The idea of a chahar bagh (“four-garden”) – the Persian idea of a rectilinear garden, divided in four quarters by waterways that cross – was a profound anticipation. The Persian history is long pre-Islamic, long pre-Christian, but was assimilated into Muslim traditions, and adapted to their symbolism, by the genius of men who, in God’s grace, had come to appreciate the preciousness of water.
For God’s grace is often in the withholding, and there is a shortage of water through much of the Islamic realm. Human ingenuity is provoked the more by deprivation than by surplus.

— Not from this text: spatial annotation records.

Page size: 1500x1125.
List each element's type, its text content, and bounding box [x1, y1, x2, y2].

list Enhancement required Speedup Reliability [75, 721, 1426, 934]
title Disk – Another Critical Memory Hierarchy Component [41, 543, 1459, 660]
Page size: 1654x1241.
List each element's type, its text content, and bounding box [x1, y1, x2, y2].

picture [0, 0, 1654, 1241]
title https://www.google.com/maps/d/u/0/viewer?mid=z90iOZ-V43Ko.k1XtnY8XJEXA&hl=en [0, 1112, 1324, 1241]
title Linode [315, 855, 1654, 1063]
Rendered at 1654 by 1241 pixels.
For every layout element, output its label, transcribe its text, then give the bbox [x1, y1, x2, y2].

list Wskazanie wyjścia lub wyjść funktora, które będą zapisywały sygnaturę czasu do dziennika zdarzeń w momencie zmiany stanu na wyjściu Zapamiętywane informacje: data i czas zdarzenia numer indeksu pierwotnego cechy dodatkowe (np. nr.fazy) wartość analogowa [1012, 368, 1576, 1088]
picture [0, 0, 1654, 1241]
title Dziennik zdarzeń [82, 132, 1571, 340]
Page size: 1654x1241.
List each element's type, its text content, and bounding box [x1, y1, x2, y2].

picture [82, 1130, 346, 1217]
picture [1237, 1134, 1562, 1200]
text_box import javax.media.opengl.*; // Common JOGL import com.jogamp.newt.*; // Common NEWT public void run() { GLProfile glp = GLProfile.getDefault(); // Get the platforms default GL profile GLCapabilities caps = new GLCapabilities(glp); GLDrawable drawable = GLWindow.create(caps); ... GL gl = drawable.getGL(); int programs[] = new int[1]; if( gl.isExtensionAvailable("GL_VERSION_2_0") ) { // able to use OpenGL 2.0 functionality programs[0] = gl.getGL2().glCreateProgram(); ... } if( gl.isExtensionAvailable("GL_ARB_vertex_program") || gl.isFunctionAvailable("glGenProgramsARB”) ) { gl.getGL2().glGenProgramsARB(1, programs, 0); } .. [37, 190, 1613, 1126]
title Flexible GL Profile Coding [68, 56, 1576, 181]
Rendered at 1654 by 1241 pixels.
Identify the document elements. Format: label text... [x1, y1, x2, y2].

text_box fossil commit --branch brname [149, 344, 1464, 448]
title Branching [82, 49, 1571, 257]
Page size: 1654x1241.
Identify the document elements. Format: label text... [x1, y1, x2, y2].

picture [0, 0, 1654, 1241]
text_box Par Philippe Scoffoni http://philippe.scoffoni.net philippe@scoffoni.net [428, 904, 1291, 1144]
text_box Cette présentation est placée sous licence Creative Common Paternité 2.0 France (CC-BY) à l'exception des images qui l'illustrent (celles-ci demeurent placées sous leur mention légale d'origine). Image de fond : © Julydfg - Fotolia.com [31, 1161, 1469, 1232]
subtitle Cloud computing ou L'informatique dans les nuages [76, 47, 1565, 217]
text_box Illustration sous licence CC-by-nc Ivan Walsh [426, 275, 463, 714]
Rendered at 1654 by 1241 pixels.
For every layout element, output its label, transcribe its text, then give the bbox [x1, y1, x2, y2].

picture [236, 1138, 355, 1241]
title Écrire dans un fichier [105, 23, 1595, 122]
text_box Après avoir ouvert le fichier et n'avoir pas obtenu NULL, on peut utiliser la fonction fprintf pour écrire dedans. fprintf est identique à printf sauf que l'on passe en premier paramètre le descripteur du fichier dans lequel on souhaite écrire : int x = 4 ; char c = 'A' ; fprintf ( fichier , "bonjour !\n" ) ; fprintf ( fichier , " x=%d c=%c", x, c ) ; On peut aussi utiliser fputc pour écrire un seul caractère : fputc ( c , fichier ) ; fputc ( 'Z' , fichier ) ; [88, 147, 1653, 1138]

As a doodler, and frustrated garden designer, I have before me a plan for a Christian garden, lifted from the pattern of a Persian carpet, elongated to make the Crucifix stand out.
In the patches of my “converted” version, the Christian teachings are enumerated – the four evangelists, among twelve apostles; eight beatitudes; ten commandments; the three theological and four cardinal virtues; the four archangels at the outer corners over helical stairs to the parapet walks (Michael, Raphael, Uriel, Gabriel); and too, the four horsemen; the fourteen stations, and so forth, all woven into the vegetative fabric with the twenty-nine pilgrims to Canterbury. Cascades at the tower head, and at a tilt, descending from the base of the square within the rectangle (a kind of buckling at the knee). And at the water crossing, the central rose fountain of the Sacred Heart.
Well, it pleases me; for even though it does not exist, it affords a classical mnemonic: an elaborate Catechism through which in imagination one might walk, gathering, as it were, both library and garden in an emblematic vision of Our Lord.